The WHO’s joint report with Chinese scientists released in March this year had assessed that while transmission from bats to humans was “likely”, it was “extremely unlikely” that SARS-CoV-2 would have emerged due to a “laboratory accident”.
However, WHO director-general Tedros Adhanom Ghebreyesus noted that the laboratory leak hypothesis “required further investigation” with “additional missions involving specialist experts”.
At that time, India had squarely backed the WHO chief and welcomed his “readiness to deploy additional missions”.
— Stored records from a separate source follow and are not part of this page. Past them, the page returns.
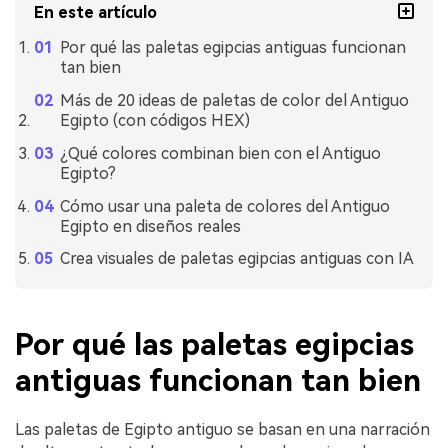
En este artículo
Por qué las paletas egipcias antiguas funcionan
tan bien
Más de 20 ideas de paletas de color del Antiguo
Egipto (con códigos HEX)
¿Qué colores combinan bien con el Antiguo
Egipto?
Cómo usar una paleta de colores del Antiguo
Egipto en diseños reales
Crea visuales de paletas egipcias antiguas con IA
Por qué las paletas egipcias
antiguas funcionan tan bien
Las paletas de Egipto antiguo se basan en una narración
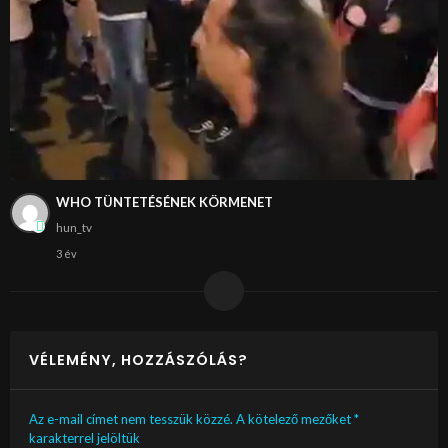
WHO TÜNTETÉSÉNEK KÖRMENET
hun_tv
3 év
VÉLEMÉNY, HOZZÁSZÓLÁS?
Az e-mail címet nem tesszük közzé.
A kötelező mezőket
*
karakterrel jelöltük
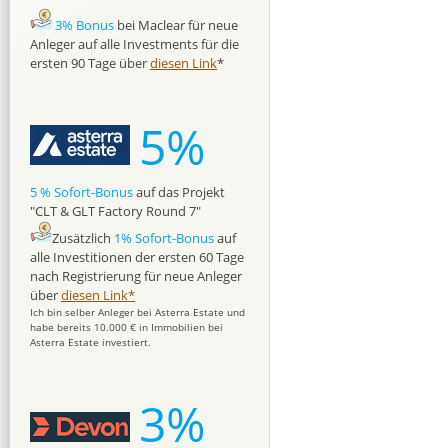
3% Bonus
bei Maclear für neue
Anleger auf alle Investments für die
ersten 90 Tage über
diesen Link
*
5%
5 % Sofort-Bonus
auf das Projekt
"CLT & GLT Factory Round 7"
Zusätzlich
1% Sofort-Bonus
auf
alle Investitionen der ersten 60 Tage
nach Registrierung für neue Anleger
über
diesen Link*
Ich bin selber Anleger bei Asterra Estate und
habe bereits 10.000 € in Immobilien bei
Asterra Estate investiert.
3%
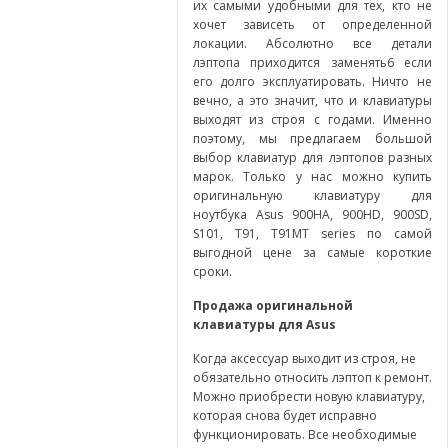
их самыми удобными для тех, кто не
хочет зависеть от определенной
локации. Абсолютно все детали
лэптопа приходится заменять6 если
его долго эксплуатировать. Ничто не
вечно, а это значит, что и клавиатуры
выходят из строя с годами. Именно
поэтому, мы предлагаем большой
выбор клавиатур для лэптопов разных
марок. Только у нас можно купить
оригинальную клавиатуру для
ноутбука Asus 900HA, 900HD, 900SD,
S101, T91, T91MT series по самой
выгодной цене за самые короткие
сроки.
Продажа оригинальной
клавиатуры для
Asus
Когда аксессуар выходит из строя, не
обязательно относить лэптоп к ремонт.
Можно приобрести новую клавиатуру,
которая снова будет исправно
функционировать. Все необходимые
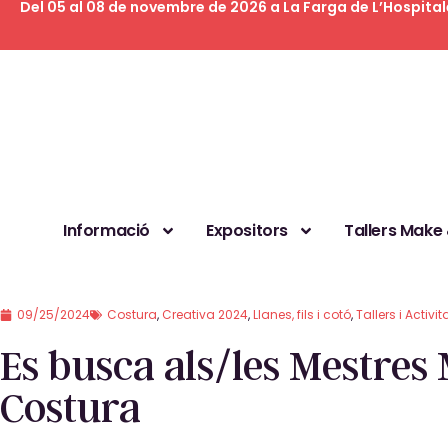
Del 05 al 08 de novembre de 2026 a La Farga de L’Hospital
Informació
Expositors
Tallers Make
09/25/2024
Costura
,
Creativa 2024
,
Llanes, fils i cotó
,
Tallers i Activit
Es busca als/les Mestres 
Costura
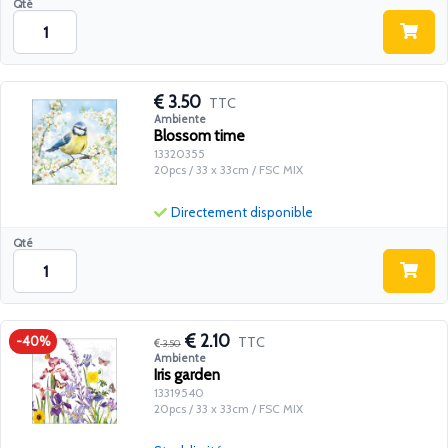
Qté
3.50
TTC
Ambiente
Blossom time
13320355
20pcs / 33 x 33cm / FSC MIX
Directement disponible
Qté
2.10
TTC
-40%
3.50
Ambiente
Iris garden
13319540
20pcs / 33 x 33cm / FSC MIX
On May 23, the Wall Street Journal reported that US intelligence agencies had found that three researchers at China’s Wuhan Institute of Virology had been hospitalised in November 2019 “with symptoms consistent with both COVID-19 and common seasonal illness”. The Chinese institute had been involved in research studies on coronavirus in bats.
With the laboratory leak theory getting more traction, US President Biden asked the US intelligence community (IC) to submit a report within 90 days on the possibility of this hypothesis. This would be a follow-up to a report submitted earlier this month, which found that the “majority of elements (in IC) do not believe there is sufficient information to assess one to be more likely than the other”.
“I have now asked the Intelligence Community to redouble their efforts to collect and analyse information that could bring us closer to a definitive conclusion, and to report back to me in 90 days,” Biden announced on Wednesday.